One of life’s real beauties is learning about people from different backgrounds, and realizing that you have much in common despite the differences, and what you don’t have in common, you still find a connection.
Joe Toussaint and Patrick McCaffery are friends because they share a mutual respect and admiration that has more to do with who they are as people than what they are as people.
They’re friends because the sport they both grew up playing, and the sport that has brought so much joy and jubilation, has brought them together.
And their friends because they enjoy each other’s company. As simple as that sounds, it’s a big part of it.
“He’s just fun to be with,” Patrick McCaffery said from an interview in 2019. “We clicked right away. And he’s a great person, the kind of person you want to be around.”
College teammates already spend countless hours together, but for Toussaint and Patrick McCaffery, it goes way beyond that.
“We do everything together, to be honest,” Toussaint said. “There’s not one day where we don’t see each other. We go everywhere together. We eat together. We go to the gym together. Wherever he goes, I go, and wherever I go, he goes.”
The fact that Patrick McCaffery is the son of Fran McCaffery, and the younger brother of senior guard Connor McCaffery, adds an interesting layer to the friendship between Toussaint and Patrick McCaffery.
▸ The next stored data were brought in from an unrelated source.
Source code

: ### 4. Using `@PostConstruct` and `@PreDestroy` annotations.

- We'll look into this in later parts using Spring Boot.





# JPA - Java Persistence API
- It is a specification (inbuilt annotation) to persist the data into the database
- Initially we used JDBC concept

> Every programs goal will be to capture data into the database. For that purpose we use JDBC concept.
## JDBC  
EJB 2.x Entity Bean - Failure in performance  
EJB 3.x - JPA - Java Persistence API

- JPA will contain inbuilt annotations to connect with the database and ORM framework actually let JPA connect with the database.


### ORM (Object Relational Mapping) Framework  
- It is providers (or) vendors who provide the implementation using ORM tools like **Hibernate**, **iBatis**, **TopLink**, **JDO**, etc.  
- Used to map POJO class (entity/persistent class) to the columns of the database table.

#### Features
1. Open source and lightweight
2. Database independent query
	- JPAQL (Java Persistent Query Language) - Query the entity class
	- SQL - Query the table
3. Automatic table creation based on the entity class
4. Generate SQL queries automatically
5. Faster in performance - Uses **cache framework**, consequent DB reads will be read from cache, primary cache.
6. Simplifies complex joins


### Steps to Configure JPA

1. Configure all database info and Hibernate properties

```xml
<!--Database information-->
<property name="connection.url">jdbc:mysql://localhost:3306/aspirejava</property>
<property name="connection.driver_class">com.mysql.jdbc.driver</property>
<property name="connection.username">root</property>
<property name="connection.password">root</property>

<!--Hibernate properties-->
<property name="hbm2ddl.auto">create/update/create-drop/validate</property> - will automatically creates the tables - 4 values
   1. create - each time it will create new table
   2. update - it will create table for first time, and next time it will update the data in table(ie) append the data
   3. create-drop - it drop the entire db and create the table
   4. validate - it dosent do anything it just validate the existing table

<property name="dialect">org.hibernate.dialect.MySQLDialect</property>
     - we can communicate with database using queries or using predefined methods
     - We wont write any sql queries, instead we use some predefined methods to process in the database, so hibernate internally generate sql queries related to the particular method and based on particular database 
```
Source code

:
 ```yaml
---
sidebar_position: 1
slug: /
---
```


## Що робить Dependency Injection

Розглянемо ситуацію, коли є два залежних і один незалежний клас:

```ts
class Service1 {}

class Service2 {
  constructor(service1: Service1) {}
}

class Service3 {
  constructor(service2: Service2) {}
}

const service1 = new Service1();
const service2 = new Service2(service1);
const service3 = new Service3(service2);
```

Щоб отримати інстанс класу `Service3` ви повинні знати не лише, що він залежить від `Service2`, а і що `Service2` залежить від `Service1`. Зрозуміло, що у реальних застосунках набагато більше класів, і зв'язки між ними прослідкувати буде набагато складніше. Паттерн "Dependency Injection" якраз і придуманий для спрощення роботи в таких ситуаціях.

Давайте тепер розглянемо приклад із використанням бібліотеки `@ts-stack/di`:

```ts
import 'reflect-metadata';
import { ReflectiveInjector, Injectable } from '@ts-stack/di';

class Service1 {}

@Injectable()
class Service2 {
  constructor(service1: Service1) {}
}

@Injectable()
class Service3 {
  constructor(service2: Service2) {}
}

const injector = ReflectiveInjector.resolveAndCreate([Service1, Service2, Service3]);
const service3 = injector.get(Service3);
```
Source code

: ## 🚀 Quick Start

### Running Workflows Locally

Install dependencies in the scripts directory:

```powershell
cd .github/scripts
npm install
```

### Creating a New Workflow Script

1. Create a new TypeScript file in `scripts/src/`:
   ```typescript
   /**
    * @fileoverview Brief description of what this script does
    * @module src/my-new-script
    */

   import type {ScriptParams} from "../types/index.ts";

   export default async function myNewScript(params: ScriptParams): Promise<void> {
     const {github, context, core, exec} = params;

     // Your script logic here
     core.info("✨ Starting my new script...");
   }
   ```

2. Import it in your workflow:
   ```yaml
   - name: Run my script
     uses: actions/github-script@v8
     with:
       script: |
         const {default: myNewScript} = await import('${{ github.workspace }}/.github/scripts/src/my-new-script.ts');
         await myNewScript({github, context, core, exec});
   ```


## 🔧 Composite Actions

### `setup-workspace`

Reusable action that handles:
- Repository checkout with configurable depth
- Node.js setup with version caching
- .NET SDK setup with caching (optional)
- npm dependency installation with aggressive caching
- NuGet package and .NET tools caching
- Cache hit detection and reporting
Toussaint and Patrick McCaffery both are fortunate to have been born with high-level talent, and to now be good enough to play for a Big Ten school.
But they also had to work hard to get to this point, and they have to keep working hard because being an Iowa basketball player is a daunting task and a daily grind.
The McCaffery’s have sort of turned into an extended family for Toussaint, and that has to be reassuring, not only to Toussaint, who is a long way from home, but also to his relatives in New York.
“I go over to his house to eat a lot, his mom sits me right down,” Toussaint said. “They’ve got a very good family. They mean so much to each other, and to me.”
That family bond helped Patrick McCaffery overcome a malignant tumor on his thyroid in 2014, and now he and Toussaint are key pieces to the future of Iowa basketball. Patrick battled with some of the residual effects from the illness as a true freshman at Iowa. But he stayed healthy and strong throughout this past season, and showed that he can score in a variety of ways and be disruptive on defense with his length and quickness.
Toussaint and Patrick McCaffery will be expected to play bigger roles next season as Iowa moves on from the legendary playing career of Luka Garza, and from Jordan Bohannon being the point guard
Forward Jack Nunge also has transferred to Xavier, while two-year starting guard C.J. Fredrick has entered the transfer portal.
These are changing times on the court for the Iowa men’s basketball team, but one constant is Joe Toussaint’s bond with Patrick McCaffery.
“If you see me, you’re going to see him. He’s not too far,” Toussaint said of his close friend and teammate.